Menteri Pendidikan dan Kebudayaan Nadiem Makarim dalam rekaman video yang diunggah di akun Instagram pribadinya, Minggu (24/1/2021), mengatakan, peristiwa yang terjadi di SMK Negeri 2 Padang merupakan bentuk intoleransi atas keberagaman yang bukan hanya melanggar undang-undang, melainkan juga melanggar nilai-nilai Pancasila dan Bhinneka Tunggal Ika. Untuk itu, pemerintah tak akan menoleransi guru dan kepala sekolah yang melakukan pelanggaran dalam bentuk intoleransi tersebut.
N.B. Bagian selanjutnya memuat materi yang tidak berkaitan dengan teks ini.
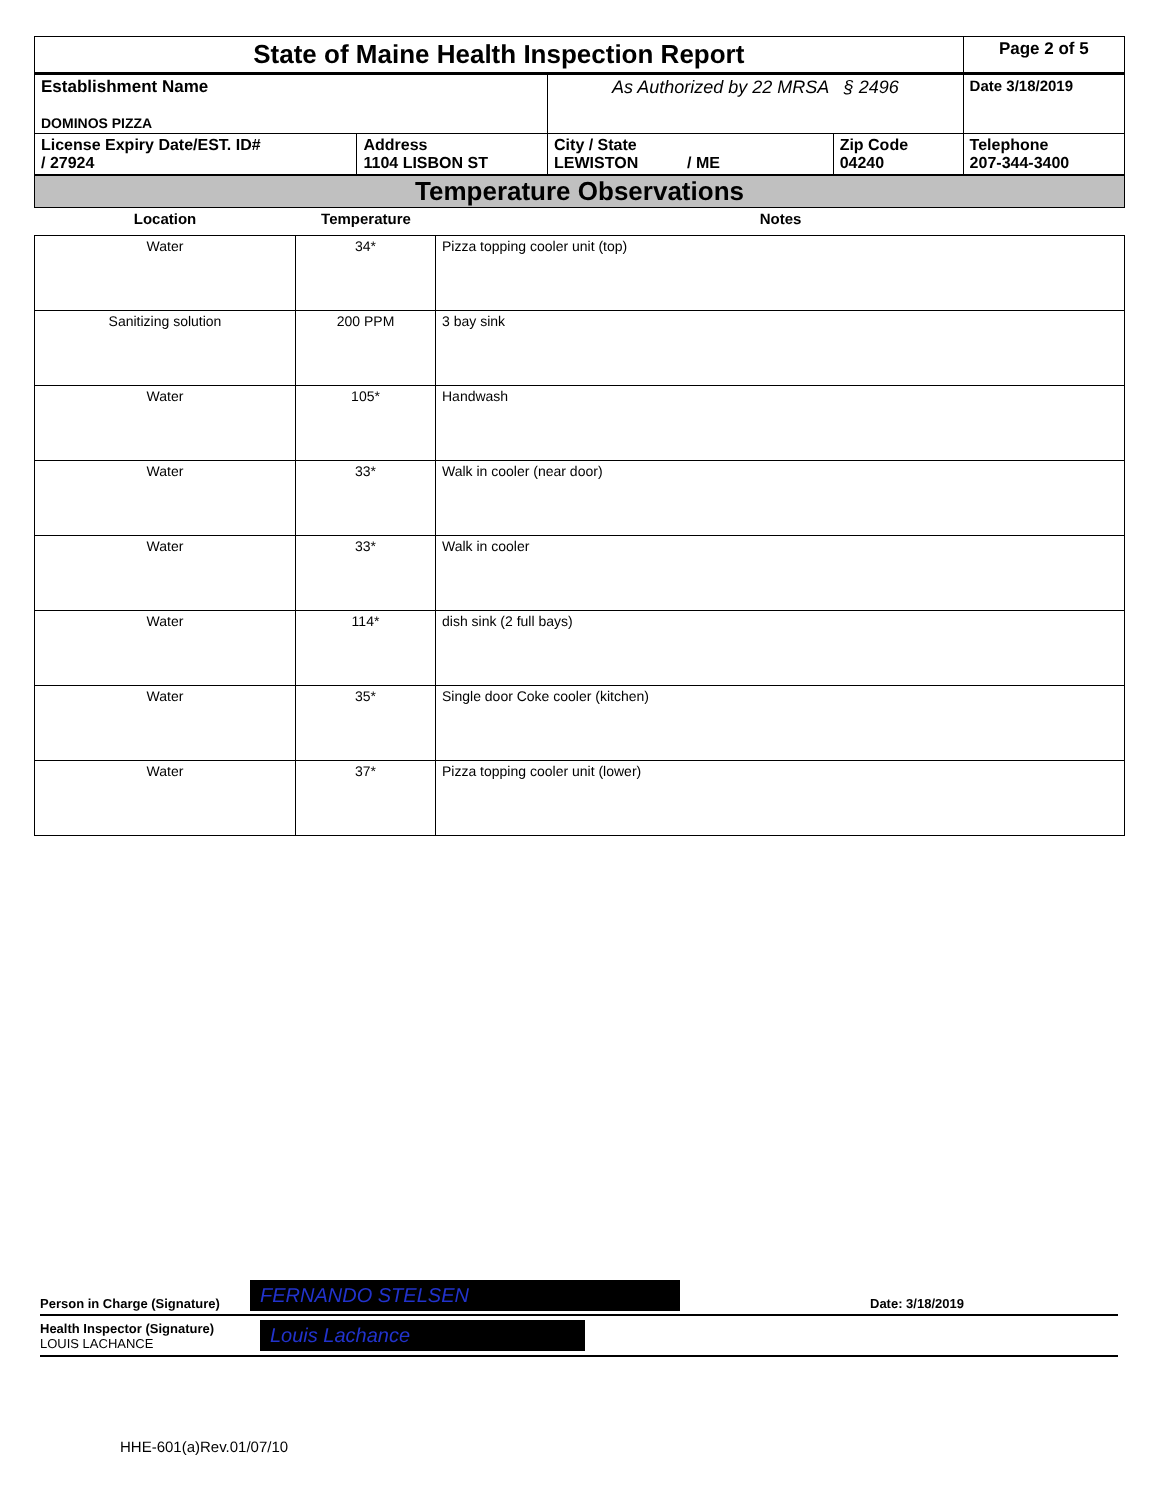| State of Maine Health Inspection Report | | | | Page 2 of 5 |
| Establishment Name DOMINOS PIZZA | | As Authorized by 22 MRSA § 2496 | | Date 3/18/2019 |
| License Expiry Date/EST. ID# / 27924 | Address 1104 LISBON ST | City / State LEWISTON / ME | Zip Code 04240 | Telephone 207-344-3400 |
Temperature Observations
| Location | Temperature | Notes |
| --- | --- | --- |
| Water | 34* | Pizza topping cooler unit (top) |
| Sanitizing solution | 200 PPM | 3 bay sink |
| Water | 105* | Handwash |
| Water | 33* | Walk in cooler (near door) |
| Water | 33* | Walk in cooler |
| Water | 114* | dish sink (2 full bays) |
| Water | 35* | Single door Coke cooler (kitchen) |
| Water | 37* | Pizza topping cooler unit (lower) |
Person in Charge (Signature) FERNANDO STELSEN Date: 3/18/2019
Health Inspector (Signature)
LOUIS LACHANCE
Louis Lachance
HHE-601(a)Rev.01/07/10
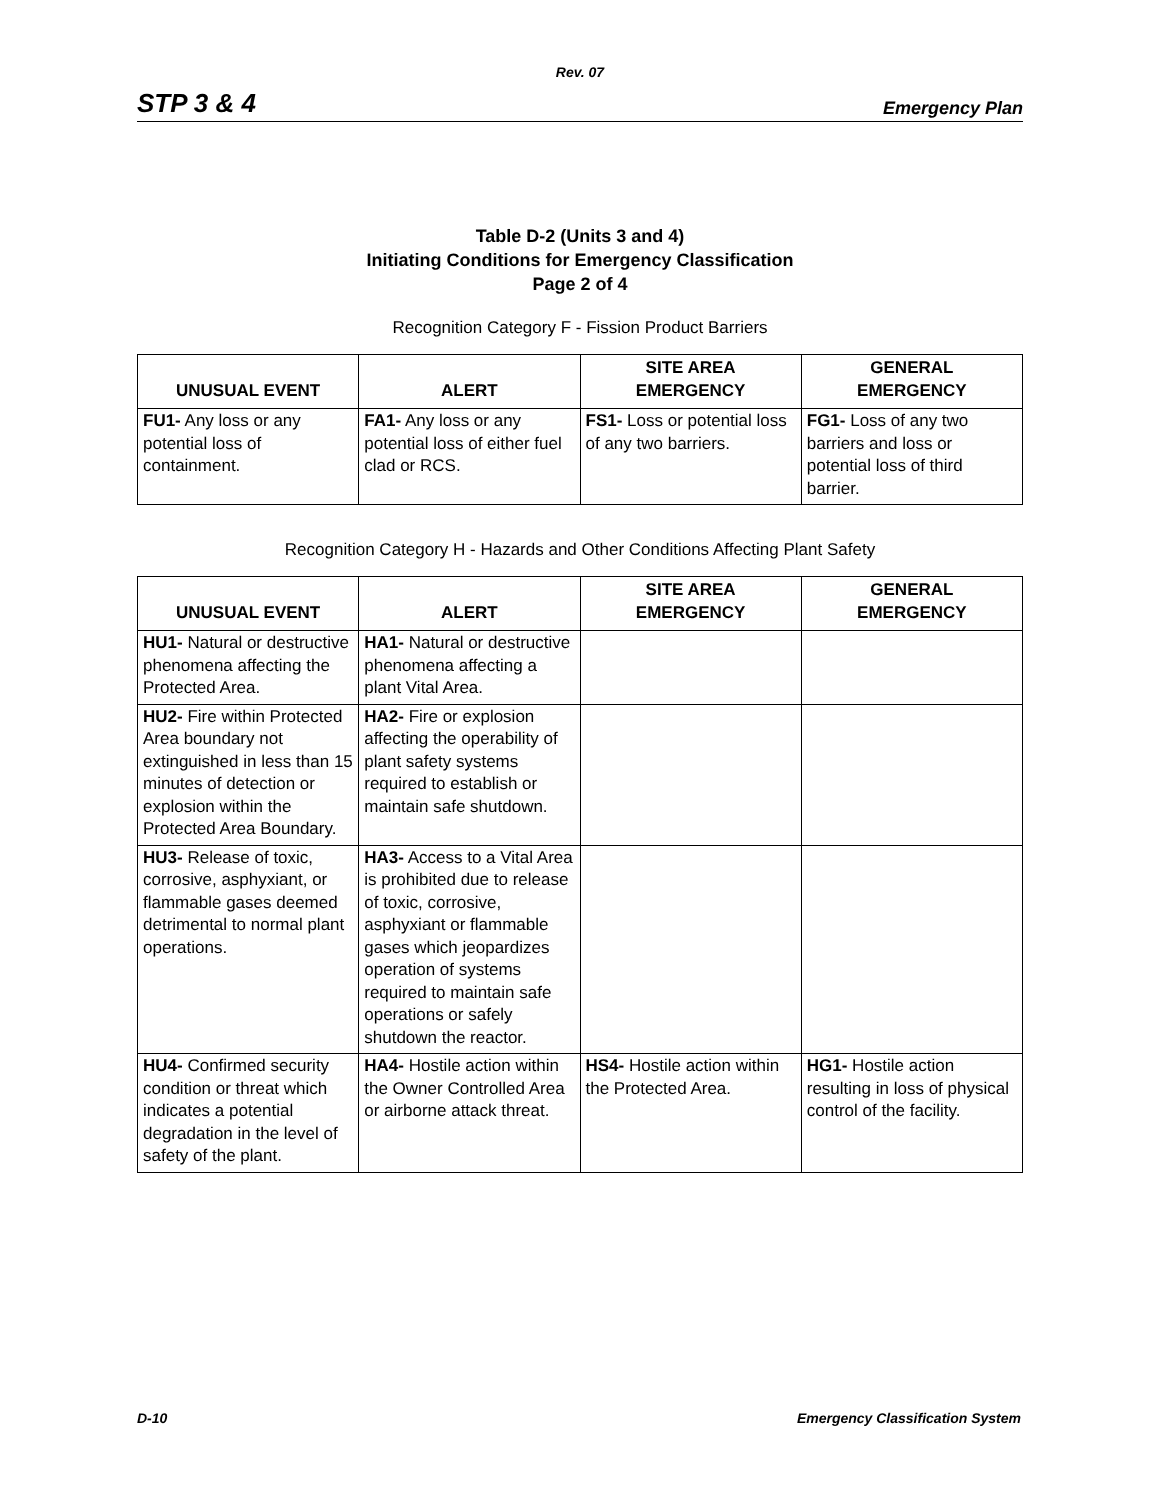Rev. 07
STP 3 & 4 Emergency Plan
Table D-2 (Units 3 and 4)
Initiating Conditions for Emergency Classification
Page 2 of 4
Recognition Category F - Fission Product Barriers
| UNUSUAL EVENT | ALERT | SITE AREA EMERGENCY | GENERAL EMERGENCY |
| --- | --- | --- | --- |
| FU1- Any loss or any potential loss of containment. | FA1- Any loss or any potential loss of either fuel clad or RCS. | FS1- Loss or potential loss of any two barriers. | FG1- Loss of any two barriers and loss or potential loss of third barrier. |
Recognition Category H - Hazards and Other Conditions Affecting Plant Safety
| UNUSUAL EVENT | ALERT | SITE AREA EMERGENCY | GENERAL EMERGENCY |
| --- | --- | --- | --- |
| HU1- Natural or destructive phenomena affecting the Protected Area. | HA1- Natural or destructive phenomena affecting a plant Vital Area. | | |
| HU2- Fire within Protected Area boundary not extinguished in less than 15 minutes of detection or explosion within the Protected Area Boundary. | HA2- Fire or explosion affecting the operability of plant safety systems required to establish or maintain safe shutdown. | | |
| HU3- Release of toxic, corrosive, asphyxiant, or flammable gases deemed detrimental to normal plant operations. | HA3- Access to a Vital Area is prohibited due to release of toxic, corrosive, asphyxiant or flammable gases which jeopardizes operation of systems required to maintain safe operations or safely shutdown the reactor. | | |
| HU4- Confirmed security condition or threat which indicates a potential degradation in the level of safety of the plant. | HA4- Hostile action within the Owner Controlled Area or airborne attack threat. | HS4- Hostile action within the Protected Area. | HG1- Hostile action resulting in loss of physical control of the facility. |
D-10 Emergency Classification System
Dalam kasus SMK Negeri 2 Padang, ada pelanggaran terhadap Undang-Undang Nomor 39 Tahun 1999 tentang Hak Asasi Manusia, UU No 20/2003 tentang Sistem Pendidikan Nasional, dan Permendikbud No 45/2014 tentang Pakaian Seragam Sekolah bagi Peserta Didik Jenjang Pendidikan Dasar dan Menengah.

Kemendikbud telah meminta pemerintah daerah segera memberikan sanksi tegas atas pelanggaran disiplin bagi semua pihak yang terbukti terlibat, termasuk kemungkinan pembebasan dari jabatan. ”Sebagai tindakan konstruktif, dalam waktu dekat kami akan mengeluarkan surat edaran dan membuka hotline khusus pengaduan untuk menghindari pelanggaran serupa,” kata Nadiem.

Adapun Direktur Jenderal Pendidikan Vokasi Kemendikbud Wikan Sakarinto, dalam siaran pers Kemendikbud, Sabtu (23/1), menyatakan, sekolah tidak boleh membuat peraturan atau imbauan bagi peserta didik untuk mengenakan model pakaian kekhususan agama tertentu sebagai pakaian seragam sekolah. Sekolah juga tidak boleh melarang jika siswa mengenakan seragam sekolah dengan model pakaian kekhususan agama tertentu.